PROMPT:
For each entry, return the text exactly and omit any image.

──────── RECORDS SUPPLIED ────────

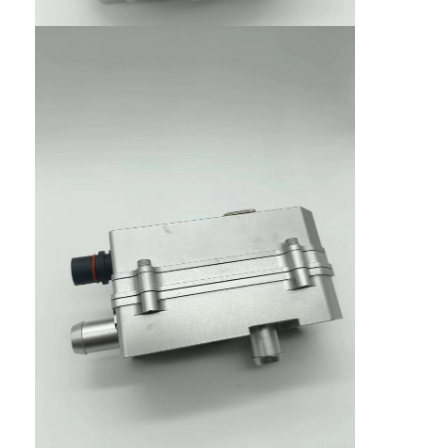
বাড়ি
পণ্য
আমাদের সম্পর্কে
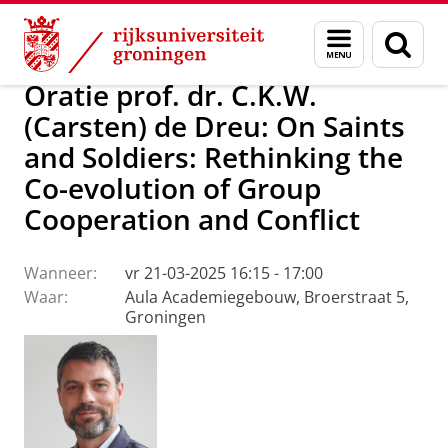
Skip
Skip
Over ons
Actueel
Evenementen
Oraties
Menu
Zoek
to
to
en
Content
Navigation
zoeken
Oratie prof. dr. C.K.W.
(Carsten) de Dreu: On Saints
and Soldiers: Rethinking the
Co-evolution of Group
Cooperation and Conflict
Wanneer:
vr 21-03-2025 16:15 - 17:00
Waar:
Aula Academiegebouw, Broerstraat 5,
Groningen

────────

WRITTEN SOLUTION:
বাড়ি
পণ্য
আমাদের সম্পর্কে
Skip
Skip
Over ons
Actueel
Evenementen
Oraties
Menu
Zoek
to
to
en
Content
Navigation
zoeken
Oratie prof. dr. C.K.W.
(Carsten) de Dreu: On Saints
and Soldiers: Rethinking the
Co-evolution of Group
Cooperation and Conflict
Wanneer:
vr 21-03-2025 16:15 - 17:00
Waar:
Aula Academiegebouw, Broerstraat 5,
Groningen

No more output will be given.